2014 GSA Annual Meeting in Vancouver, British Columbia (19–22 October 2014)

Paper No. 122-3
Presentation Time: 9:30 AM

THE AUSTRALIAN REMANENT ANOMALIES DATABASE – A POSSIBLE TEMPLATE FOR MAPPING GLOBAL CONTINENTAL CRUSTAL MAGNETIZATION


FOSS, Clive Andrew, CSIRO, Mineral Resources Flagship, CSIRO Earth Science & Resource Engineering, Riverside Corporate Park, 51 Delhi Road, North Ryde, NSW 1670, Australia, HILLAN, Dean, CSIRO, Mineral Resources Flagship, Riverside Corporate Park, North Ryde, NSW 1670, MILLIGAN, Peter, Geoscience Australia, Canberra, ACT, WARREN, Peter, CSIRO, Mineral Resources Flagship, North Ryde, NSW 1670, AUSTIN, James, CSIRO, Mineral Resources Flagship, North Ryde, NSW 1670, Australia, SCHMIDT, Phil, MagneticEarth, Sydney, NSW 2113 and MUSGRAVE, Robert, Geological Survey of NSW, Maitland, NSW, Australia, clive.foss@csiro.au

Across most of Australia basement geology is beneath cover and/or deep weathering, and magnetic field imagery is of crucial importance for geological mapping and mineral exploration.
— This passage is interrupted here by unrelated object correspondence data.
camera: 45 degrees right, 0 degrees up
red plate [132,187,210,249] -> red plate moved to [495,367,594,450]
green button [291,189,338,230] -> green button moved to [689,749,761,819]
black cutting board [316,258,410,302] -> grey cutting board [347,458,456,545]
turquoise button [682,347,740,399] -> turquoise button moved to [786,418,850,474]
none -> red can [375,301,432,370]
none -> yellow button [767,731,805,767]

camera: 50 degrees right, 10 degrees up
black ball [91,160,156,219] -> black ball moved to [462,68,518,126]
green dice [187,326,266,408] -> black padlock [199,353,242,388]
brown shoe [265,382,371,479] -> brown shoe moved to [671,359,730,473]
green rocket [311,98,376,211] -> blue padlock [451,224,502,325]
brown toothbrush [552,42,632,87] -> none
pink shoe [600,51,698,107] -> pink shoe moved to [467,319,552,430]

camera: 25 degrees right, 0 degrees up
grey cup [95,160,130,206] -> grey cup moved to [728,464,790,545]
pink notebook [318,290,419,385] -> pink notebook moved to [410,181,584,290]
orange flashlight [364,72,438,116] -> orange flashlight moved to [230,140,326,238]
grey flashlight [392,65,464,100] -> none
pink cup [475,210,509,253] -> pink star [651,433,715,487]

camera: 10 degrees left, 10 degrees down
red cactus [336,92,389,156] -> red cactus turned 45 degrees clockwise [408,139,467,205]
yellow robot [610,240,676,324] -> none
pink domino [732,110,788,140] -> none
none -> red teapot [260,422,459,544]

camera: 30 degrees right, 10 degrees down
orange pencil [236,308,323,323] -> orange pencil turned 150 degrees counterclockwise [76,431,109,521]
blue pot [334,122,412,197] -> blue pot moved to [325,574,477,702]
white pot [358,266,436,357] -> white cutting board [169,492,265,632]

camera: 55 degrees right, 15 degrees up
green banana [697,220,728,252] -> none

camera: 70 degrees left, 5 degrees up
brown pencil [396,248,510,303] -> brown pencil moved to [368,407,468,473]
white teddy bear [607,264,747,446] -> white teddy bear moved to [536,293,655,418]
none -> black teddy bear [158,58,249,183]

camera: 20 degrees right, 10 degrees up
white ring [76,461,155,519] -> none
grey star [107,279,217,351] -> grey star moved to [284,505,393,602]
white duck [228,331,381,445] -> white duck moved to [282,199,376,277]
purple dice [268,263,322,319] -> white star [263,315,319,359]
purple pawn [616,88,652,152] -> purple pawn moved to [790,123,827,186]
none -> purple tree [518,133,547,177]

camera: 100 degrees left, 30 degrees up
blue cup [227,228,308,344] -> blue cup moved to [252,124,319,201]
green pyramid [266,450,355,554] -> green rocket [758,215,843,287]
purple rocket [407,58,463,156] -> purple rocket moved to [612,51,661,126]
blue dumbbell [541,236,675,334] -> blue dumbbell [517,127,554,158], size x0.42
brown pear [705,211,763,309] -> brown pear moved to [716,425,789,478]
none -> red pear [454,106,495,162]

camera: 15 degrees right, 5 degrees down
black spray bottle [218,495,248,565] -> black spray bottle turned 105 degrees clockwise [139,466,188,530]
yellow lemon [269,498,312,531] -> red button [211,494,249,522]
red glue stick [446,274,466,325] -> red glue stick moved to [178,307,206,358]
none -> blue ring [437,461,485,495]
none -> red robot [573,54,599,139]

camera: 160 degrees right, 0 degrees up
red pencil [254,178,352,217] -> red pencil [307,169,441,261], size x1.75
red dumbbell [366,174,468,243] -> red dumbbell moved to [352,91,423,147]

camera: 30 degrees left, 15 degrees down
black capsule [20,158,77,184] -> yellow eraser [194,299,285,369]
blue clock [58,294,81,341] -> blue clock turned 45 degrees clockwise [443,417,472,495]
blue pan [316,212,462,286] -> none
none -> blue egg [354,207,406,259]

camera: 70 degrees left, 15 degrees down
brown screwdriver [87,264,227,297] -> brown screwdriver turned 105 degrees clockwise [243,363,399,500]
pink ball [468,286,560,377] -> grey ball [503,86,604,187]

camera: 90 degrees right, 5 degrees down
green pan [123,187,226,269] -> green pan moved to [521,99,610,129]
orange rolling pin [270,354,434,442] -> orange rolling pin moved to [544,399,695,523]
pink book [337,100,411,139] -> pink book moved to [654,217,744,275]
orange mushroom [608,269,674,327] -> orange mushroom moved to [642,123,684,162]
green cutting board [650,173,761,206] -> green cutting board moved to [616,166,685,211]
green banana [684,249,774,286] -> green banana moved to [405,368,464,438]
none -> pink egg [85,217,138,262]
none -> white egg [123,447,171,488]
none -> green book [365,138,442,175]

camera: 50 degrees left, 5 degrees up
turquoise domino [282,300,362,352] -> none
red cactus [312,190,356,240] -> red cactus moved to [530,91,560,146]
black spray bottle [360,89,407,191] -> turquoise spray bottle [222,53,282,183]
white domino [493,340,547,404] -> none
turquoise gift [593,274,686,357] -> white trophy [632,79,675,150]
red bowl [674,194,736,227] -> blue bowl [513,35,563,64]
To map magnetization directions, and thereby the igneous, thermal and alteration events they result from, we have created a database of magnetic anomalies that are due substantially to remanent magnetization. This database in part compensates for corresponding scarcity of direct palaeomagnetic studies, and assists geoscientists to reduce remanent magnetization hazards in borehole design. Presently the database consists of 250 user-guided parametric inversions, and 30,000 automated search solutions. Geo-located images of the selected anomaly inversions with resulting models can be downloaded in formats suitable for 2D and 3D GIS packages, together with workspaces for a free industry viewer. Fundamental statistics can be interrogated for the automated solutions. The database is available through the AuScope portal, which provides web-based access to various national and regional geoscientific data and imagery (link at https://wiki.csiro.au/confluence/display/cmfr/home). Presently we are improving generation of the automated solutions, and validating those against the inversions and sparse direct magnetization measurements. We intend to open the database for upload from the community of government, industry and academic geoscientists. We also believe that this national resource provides a template for future global coverage, and as an initial test, have uploaded the EMAG2 grid. Few of the discrete, mostly shallow-sourced magnetic anomalies inverted from the national magnetic coverage are well defined in the EMAG2 data, but we have uploaded models from inversion of 6 EMAG2 anomalies over southern Australia, with similar results to inversion of those primary anomalies in the national dataset. Presently we are experimenting with application of the automated search algorithm to the EAMG2 grid.